> Sección del documento:
────────────────────

Sus personajes oscilan entre la desesperación, el aislamiento y los placeres fugaces que alegran brevemente vidas anónimas. Con un trasfondo humano conmovedor, Tatsumi reduce su arte a una simplicidad esencial de trazo sencillo pero distinto, que se separó del manga de su época (y posterior), muy centrado en la expresividad de los personajes y (como Eisner hizo con Nueva York) en el paisaje urbano. Un genio comparable al de Shigeru Mizuki u Osamu Tezuka (de quien fue alumno desde los 15 años) que se hartó del infantilismo del manga y dio un salto de madurez revolucionario que influyó en las generaciones posteriores, introduciendo la blindada psicología y las emociones de los japoneses en su arte.
‘El gourmet solitario’, guía de cocina manga
Seguro que recuerdan el programa de Imanol Arias y Juan Echanove, ‘Un país para comérselo’. Si tiramos un poco de imaginación podríamos estar ante la versión japonesa de ese mismo programa. Con la salvedad de que hablamos de cocina japonesa y de que ‘El gourmet solitario’ (publicado en 2015) es más que una novela gráfica donde la comida es un ritual y una excusa: es en realidad una profunda radiografía de una nación. Un dibujo sociológico y también psicológico creado por Jiro Taniguchi y Masayuki Kusumi, que alternan los pinceles y lápices con la labor de guionista desde hace años, con un trasfondo social y un torno sobrio y realista. Ambos crean un ritual viajero, una “aventura sensorial” que no deja de ser un lugar común: un tipo solitario cuyo trabajo le hace viajar mucho y para el que el único momento de tranquilidad y reflexión es la comida, por lo que le presta mucha atención formal. Y nada le gusta más a un japonés que ritualizar su vida diaria. Las costumbres japonesas, a veces tan contradictorias para un occidental, se reflejan a la perfección en ese hombre que se sienta a comer y mezcla sus soliloquios personales con las conversaciones de los comensales que le rodean. Las escucha como parte del ritual. Gastronomía y humanidad se unifican en el mismo acto sencillo de sentarse a comer.

────────────────────

> Datos de la fuente:
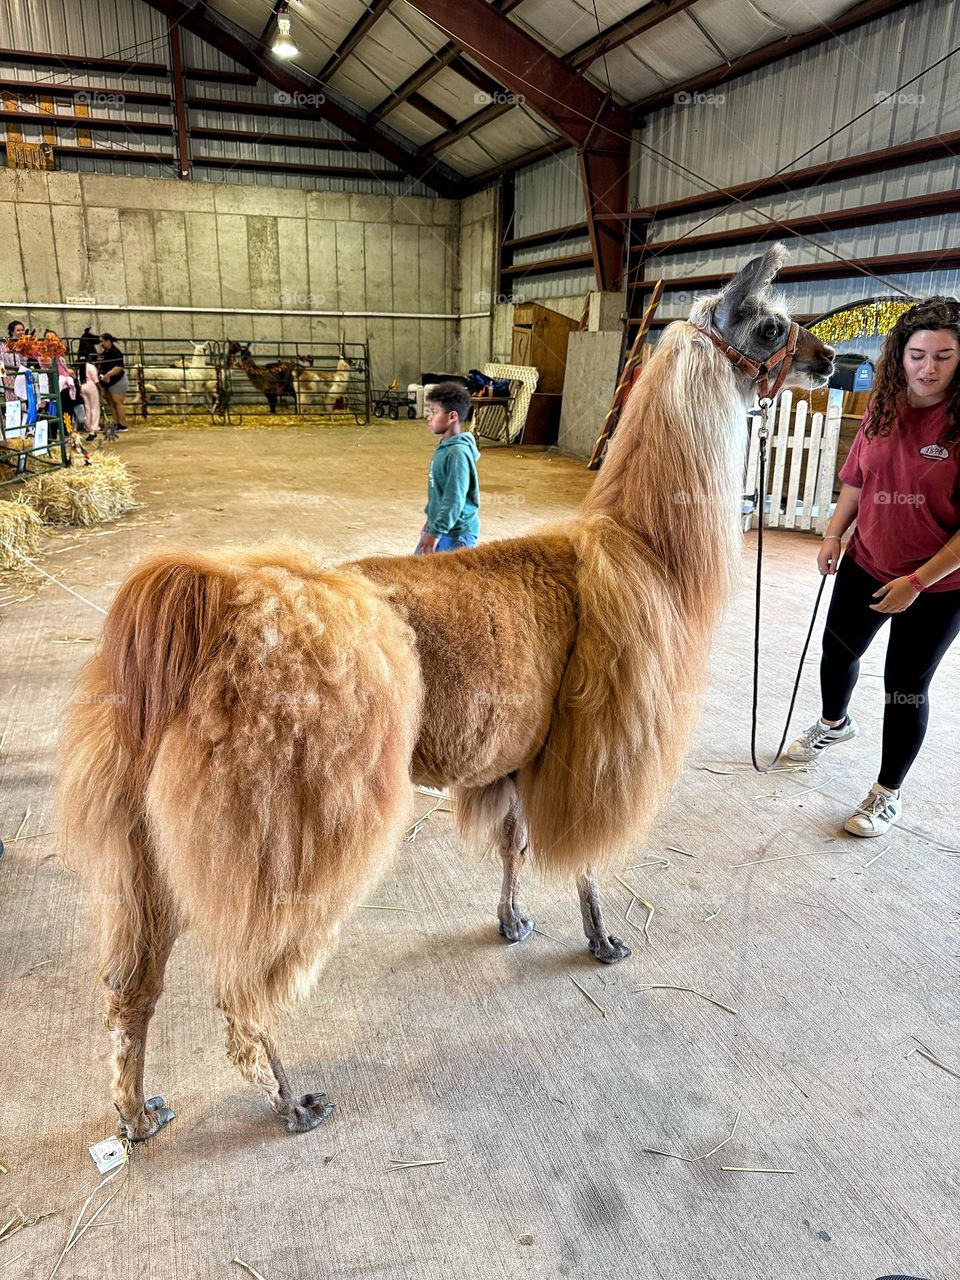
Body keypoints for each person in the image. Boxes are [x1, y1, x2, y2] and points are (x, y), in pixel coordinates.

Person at [787, 297, 960, 836]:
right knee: (838, 652)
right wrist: (834, 535)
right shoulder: (882, 409)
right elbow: (857, 481)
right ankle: (835, 724)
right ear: (899, 356)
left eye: (944, 356)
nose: (927, 368)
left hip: (938, 584)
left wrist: (916, 582)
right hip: (867, 561)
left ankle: (887, 792)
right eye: (916, 355)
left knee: (904, 685)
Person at [414, 382, 480, 554]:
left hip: (456, 535)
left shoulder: (457, 453)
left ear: (452, 416)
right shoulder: (444, 446)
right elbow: (439, 493)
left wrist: (435, 533)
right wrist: (431, 521)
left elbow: (454, 499)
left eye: (434, 412)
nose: (429, 417)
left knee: (451, 580)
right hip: (440, 528)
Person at [98, 333, 129, 432]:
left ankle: (122, 424)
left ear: (108, 341)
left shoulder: (115, 352)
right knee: (111, 402)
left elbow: (119, 367)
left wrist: (108, 374)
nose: (101, 344)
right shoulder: (106, 352)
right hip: (109, 381)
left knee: (117, 401)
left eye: (102, 341)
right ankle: (116, 422)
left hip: (117, 380)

────────────────────

> Ejercicios para completar:
a) Vuelve a escribir el pasaje del texto sobre manga que va de "Sus personajes oscilan" a "en su arte.", sustituyendo "paisaje urbano" por "entorno urbano".
b) Resume el texto sobre manga en dos oraciones.

> Respuestas del ejercicio:
a)
Sus personajes oscilan entre la desesperación, el aislamiento y los placeres fugaces que alegran brevemente vidas anónimas. Con un trasfondo humano conmovedor, Tatsumi reduce su arte a una simplicidad esencial de trazo sencillo pero distinto, que se separó del manga de su época (y posterior), muy centrado en la expresividad de los personajes y (como Eisner hizo con Nueva York) en el entorno urbano. Un genio comparable al de Shigeru Mizuki u Osamu Tezuka (de quien fue alumno desde los 15 años) que se hartó del infantilismo del manga y dio un salto de madurez revolucionario que influyó en las generaciones posteriores, introduciendo la blindada psicología y las emociones de los japoneses en su arte.

b) Tatsumi retrata personajes que oscilan entre la desesperación, el aislamiento y los placeres fugaces con un trazo sencillo que se separó del manga de su época, y dio un salto de madurez que influyó en las generaciones posteriores. ‘El gourmet solitario’, de Jiro Taniguchi y Masayuki Kusumi, sigue a un hombre solitario que viaja mucho por trabajo y solo encuentra tranquilidad en la comida, y ofrece así una profunda radiografía de una nación.